# Logistic Regression, Naive Bayes, SVM

### Importing Libraries

In [1]:
import re
import pandas as pd
from tqdm import tqdm
from nltk.stem import SnowballStemmer
from sklearn.model_selection import train_test_split
from sklearn.feature_extraction.text import TfidfVectorizer, CountVectorizer
from sklearn import naive_bayes, linear_model, svm
from sklearn.metrics import confusion_matrix

### Loading Dataset

In [2]:
dataset = pd.read_csv('Sentiments.csv', delimiter='\t')
labels = dataset.Labels.copy()
reviews = dataset.Reviews.copy()

### Data Preprocessing

In [3]:
stemmer = SnowballStemmer('english')
for ind,text in tqdm(enumerate(reviews)):
    text = re.sub('[!.]','',text.lower()).split()
    review = [stemmer.stem(word) 
              for word in text
              if word.isalpha()
              ]
    reviews[ind] = ' '.join(review)

1000it [00:00, 7291.09it/s]


In [4]:
vectorizer1 = TfidfVectorizer()
reviews1 = vectorizer1.fit_transform(reviews)
reviews1 = reviews1.toarray()

In [5]:
vectorizer2 = CountVectorizer()
reviews2 = vectorizer2.fit_transform(reviews)
reviews2 = reviews2.toarray()

In [8]:
x_train_tfidf, x_test_tfidf, y_train_tfidf, y_test_tfidf = train_test_split(reviews1, labels, train_size=0.8)
x_train_cv, x_test_cv, y_train_cv, y_test_cv = train_test_split(reviews2, labels, train_size=0.8)

### Model Creation

In [9]:
model = [naive_bayes.GaussianNB ,linear_model.LogisticRegression, svm.SVC]

In [10]:
def model_designing(model, x, y):
    # training the model
    model = model()
    model.fit(x, y)
    return model

In [11]:
models_tfidf = [model_designing(model[i], x_train_tfidf, y_train_tfidf) for i in range(3)]
models_cv = [model_designing(model[i], x_train_cv, y_train_cv) for i in range(3)]

### Model Prediction 

In [12]:
def prediction_evulation(model, x_test1):
    # testing model
    y_pred1, y_pred2, y_pred3 = [model[i].predict(x_test1) for i in range(3)]
    return y_pred1, y_pred2, y_pred3

In [13]:
y_tfidf = prediction_evulation(models_tfidf, x_test_tfidf)
y_cv = prediction_evulation(models_cv, x_test_cv)

In [14]:
# confusion_martix
def confusion_martices(y, y_pred, dataset_name, model_name) :
        y_pred = confusion_matrix(y, y_pred)
        print("Result for "+dataset_name+" and "+model_name+":\n", 
              y_pred,"\n",
              "Correct prediction are:",sum(y_pred.diagonal()),"\n")
        
for j,algorithm in  enumerate(["logistic regression","naive bayes","svm"]):
    confusion_martices(y_tfidf[j], y_test_tfidf, 'tf-idf', algorithm)
    confusion_martices(y_cv[j], y_test_cv, 'cv', algorithm)

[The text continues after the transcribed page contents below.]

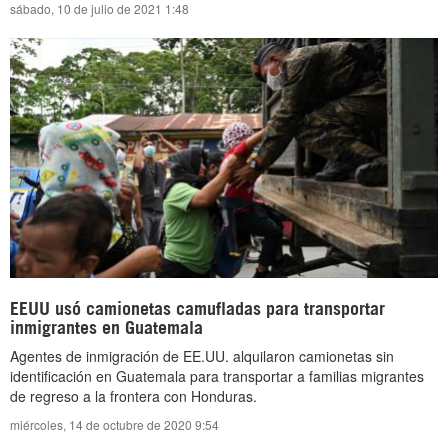
sábado, 10 de julio de 2021 1:48
EEUU usó camionetas camufladas para transportar
inmigrantes en Guatemala
Agentes de inmigración de EE.UU. alquilaron camionetas sin
identificación en Guatemala para transportar a familias migrantes
de regreso a la frontera con Honduras.
miércoles, 14 de octubre de 2020 9:54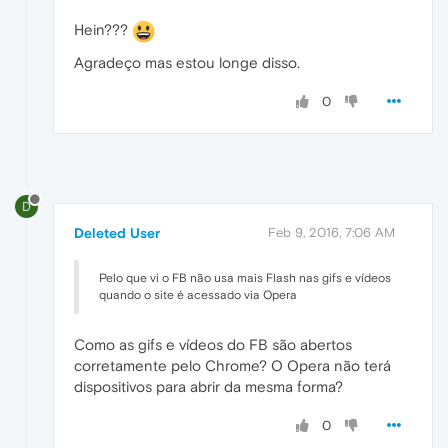
Hein???
Agradeço mas estou longe disso.
0
D
Deleted User
Feb 9, 2016, 7:06 AM
Pelo que vi o FB não usa mais Flash nas gifs e vídeos
quando o site é acessado via Opera
Como as gifs e vídeos do FB são abertos
corretamente pelo Chrome? O Opera não terá
dispositivos para abrir da mesma forma?
0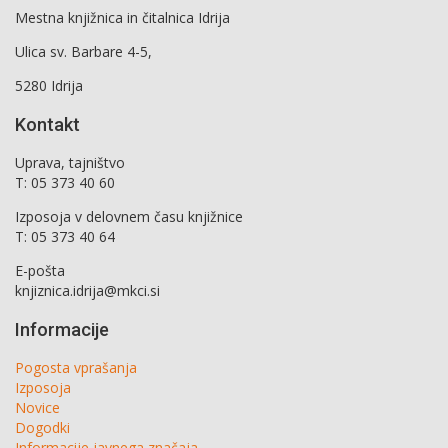
Mestna knjižnica in čitalnica Idrija
Ulica sv. Barbare 4-5,
5280 Idrija
Kontakt
Uprava, tajništvo
T: 05 373 40 60
Izposoja v delovnem času knjižnice
T: 05 373 40 64
E-pošta
knjiznica.idrija@mkci.si
Informacije
Pogosta vprašanja
Izposoja
Novice
Dogodki
Informacije javnega značaja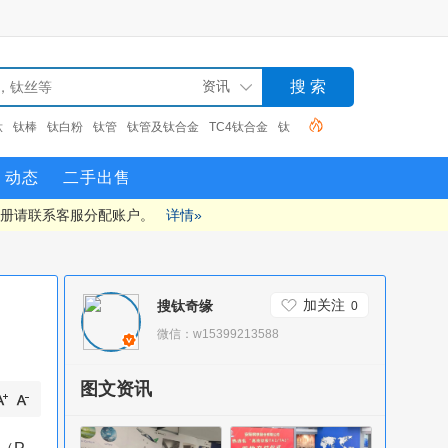
钛
钛棒
钛白粉
钛管
钛管及钛合金
TC4钛合金
钛
动态
二手出售
注册请联系客服分配账户。
详情»
加关注
搜钛奇缘
0
微信：w15399213588
图文资讯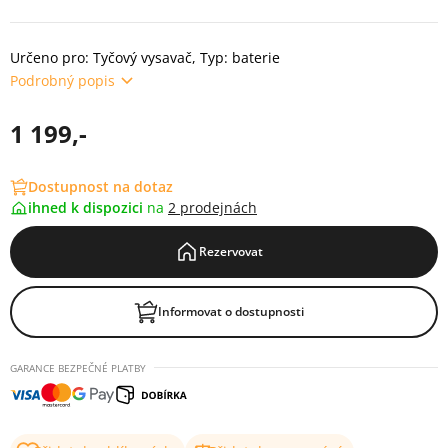
Určeno pro: Tyčový vysavač, Typ: baterie
Podrobný popis
1 199,-
Dostupnost na dotaz
ihned k dispozici
na
2 prodejnách
Rezervovat
Informovat o dostupnosti
GARANCE BEZPEČNÉ PLATBY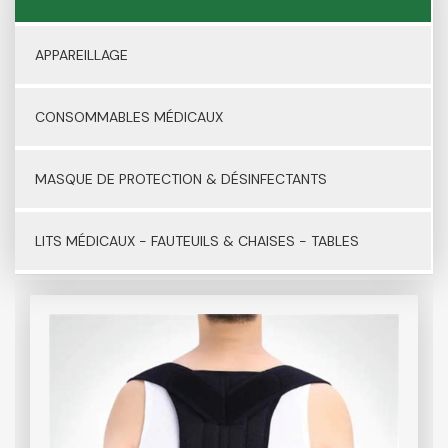
APPAREILLAGE
CONSOMMABLES MÉDICAUX
MASQUE DE PROTECTION & DÉSINFECTANTS
LITS MÉDICAUX - FAUTEUILS & CHAISES - TABLES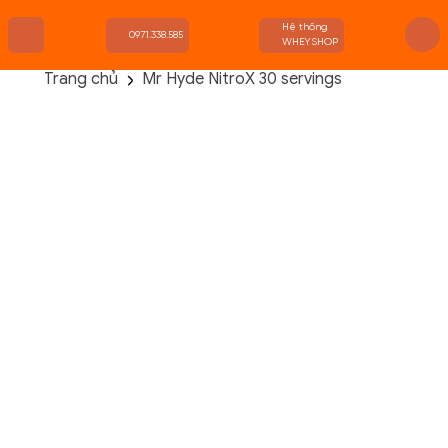
Hệ thống
0971.338.585
WHEYSHOP
Trang chủ
Mr Hyde NitroX 30 servings
TRANG CHỦ
FLASH SALE
THANH LÝ
DANH MỤC SẢN PHẨM
THƯƠNG HIỆU
KIẾN THỨC TẬP LUYỆN
HỆ THỐNG CỬA HÀNG
Danh Mục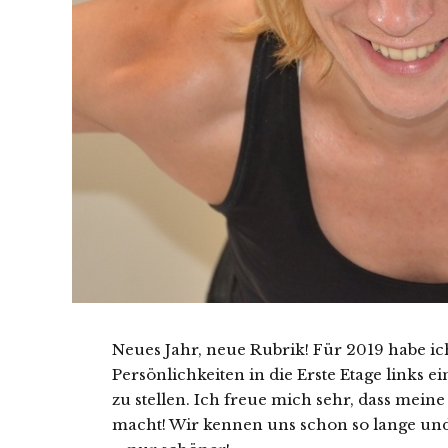
Neues Jahr, neue Rubrik! Für 2019 habe ich
Persönlichkeiten in die Erste Etage links 
zu stellen. Ich freue mich sehr, dass mein
macht! Wir kennen uns schon so lange und 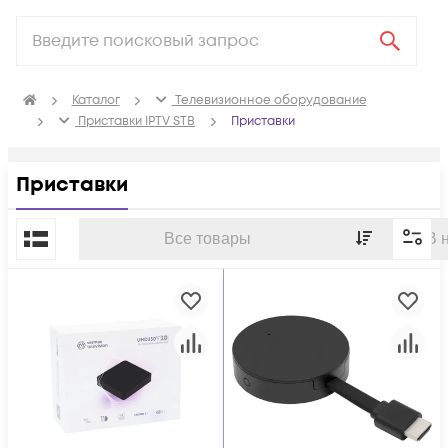
Каталог
Телевизионное оборудование
Приставки IPTV STB
Приставки
Приставки
По популярности
Все товары
В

Result for tf-idf and logistic regression:
 [[55 20]
 [43 82]] 
 Correct prediction are: 137 

Result for cv and logistic regression:
 [[64  8]
 [52 76]] 
 Correct prediction are: 140 

Result for tf-idf and naive bayes:
 [[88 22]
 [10 80]] 
 Correct prediction are: 168 

Result for cv and naive bayes:
 [[95 18]
 [21 66]] 
 Correct prediction are: 161 

Result for tf-idf and svm:
 [[92 24]
 [ 6 78]] 
 Correct prediction are: 170 

Result for cv and svm:
 [[96 20]
 [20 64]] 
 Correct prediction are: 160 



Since the dataset is small, how <b>train test split</b> works is very important. That decides the number of words that will be considered for training and what will be the count of number of labels in each of train and test set.